ダメット『思想と実在』

マイケル・ダメット『思想と実在』*1を読んだ。

実在論者は、任意の言明についてその意義をわれわれが把握することは、その言明が真であるということがいかなることであるかの知識に存すると信じている。正当化主義者にとって、言明の意義の把握は、それがいかにして真と認識されうるかにある。

148項

もちろん、ダメットは後者の正当化主義者の立場に立ち、(この文脈で言う)実在論者を批判している。そして、ダメットが実在論者のどこがおかしいと考えているかといえば:

すなわち、その述語がある対象についてあてはまるということがどのようなことであるかの知識からなる。この知識は、何ごとかをなる仕方についての知識として説明されえず、中間的な種類の知識としてすら説明されえない。それは救いがたいほどの命題的な知−いやしくもその知識をもつとすれば、それを表現できるということによってしかもちえない理論的知識−である。循環性が生ずるのはここからなのである。

96項

ダメットもこの本のどこかで書いていて、デイヴィドソンにも共通している「やり口」なのだけど、知識を持つとはどういうことか信念を持つとはどういうことか言葉を理解するとはどういうことか、といった問いについて、少なくとも、しばしば一人称的な見方をせず、三人称的な問い方をする。つまり、私がある人にその人はこれこれの知識(あるいは信念や理解)を持っているということを帰属させるのはどのようによってか? という問いを立てる。

そして、ダメットによれば、「救いがたいほどの命題的な知」を他人に有効に(?)帰属させることはできないはずなのだ。これがなぜなのかは、僕にはまだちょっと分からない。

たぶん、大雑把には、人がある文を主張していて、その帰結としていくつものもっともらしい文を、またその根拠としていくつものもっともらしい文を並べ立てたとしても、それによって分かるのはせいぜいその人がそれらの文の関係・構造をどのように把握しているかであって、それだけではその人が実際に何を考えているのかは分からない*2、ということにその批判の根拠はあるのだと思う。これに表出論証や分子的言語観を組み合わせて、裏打ちするのがダメットの議論なのだろう。
--
§ **作業依頼 A**
エントリのうち「The width and」を含む行から始め、エントリの末尾で止めてください。その範囲を、「shortest object」を「smallest object」に置き換え、それ以外は一切変えずに書き直してください。
ダメット『思想と実在』についての文章とエントリとは、それぞれ別個の出典に由来するものです。
--
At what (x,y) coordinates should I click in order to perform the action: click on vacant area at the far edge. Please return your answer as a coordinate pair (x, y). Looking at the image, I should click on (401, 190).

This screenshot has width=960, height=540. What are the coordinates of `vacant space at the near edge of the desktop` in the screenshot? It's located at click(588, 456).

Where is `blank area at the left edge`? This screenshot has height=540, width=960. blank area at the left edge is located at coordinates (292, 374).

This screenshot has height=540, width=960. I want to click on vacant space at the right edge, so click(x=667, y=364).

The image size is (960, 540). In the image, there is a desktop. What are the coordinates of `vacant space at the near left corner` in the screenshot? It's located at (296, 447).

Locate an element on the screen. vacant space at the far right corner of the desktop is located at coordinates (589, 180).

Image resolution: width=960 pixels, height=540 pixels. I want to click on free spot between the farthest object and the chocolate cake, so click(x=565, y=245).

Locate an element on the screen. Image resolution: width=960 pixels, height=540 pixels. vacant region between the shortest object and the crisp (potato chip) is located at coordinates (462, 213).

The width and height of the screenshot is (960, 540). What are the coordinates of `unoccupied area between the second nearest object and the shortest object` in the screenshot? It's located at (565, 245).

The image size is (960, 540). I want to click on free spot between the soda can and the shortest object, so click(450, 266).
--
§ **作業依頼 B**
ダメット『思想と実在』についての文章を、一字一句違えずに全文書き写してください。

§ **記述回答 A**
The width and height of the screenshot is (960, 540). What are the coordinates of `unoccupied area between the second nearest object and the smallest object` in the screenshot? It's located at (565, 245).

The image size is (960, 540). I want to click on free spot between the soda can and the smallest object, so click(450, 266).

§ **記述回答 B**
ダメット『思想と実在』

マイケル・ダメット『思想と実在』*1を読んだ。

実在論者は、任意の言明についてその意義をわれわれが把握することは、その言明が真であるということがいかなることであるかの知識に存すると信じている。正当化主義者にとって、言明の意義の把握は、それがいかにして真と認識されうるかにある。

148項

もちろん、ダメットは後者の正当化主義者の立場に立ち、(この文脈で言う)実在論者を批判している。そして、ダメットが実在論者のどこがおかしいと考えているかといえば:

すなわち、その述語がある対象についてあてはまるということがどのようなことであるかの知識からなる。この知識は、何ごとかをなる仕方についての知識として説明されえず、中間的な種類の知識としてすら説明されえない。それは救いがたいほどの命題的な知−いやしくもその知識をもつとすれば、それを表現できるということによってしかもちえない理論的知識−である。循環性が生ずるのはここからなのである。

96項

ダメットもこの本のどこかで書いていて、デイヴィドソンにも共通している「やり口」なのだけど、知識を持つとはどういうことか信念を持つとはどういうことか言葉を理解するとはどういうことか、といった問いについて、少なくとも、しばしば一人称的な見方をせず、三人称的な問い方をする。つまり、私がある人にその人はこれこれの知識(あるいは信念や理解)を持っているということを帰属させるのはどのようによってか? という問いを立てる。

そして、ダメットによれば、「救いがたいほどの命題的な知」を他人に有効に(?)帰属させることはできないはずなのだ。これがなぜなのかは、僕にはまだちょっと分からない。

たぶん、大雑把には、人がある文を主張していて、その帰結としていくつものもっともらしい文を、またその根拠としていくつものもっともらしい文を並べ立てたとしても、それによって分かるのはせいぜいその人がそれらの文の関係・構造をどのように把握しているかであって、それだけではその人が実際に何を考えているのかは分からない*2、ということにその批判の根拠はあるのだと思う。これに表出論証や分子的言語観を組み合わせて、裏打ちするのがダメットの議論なのだろう。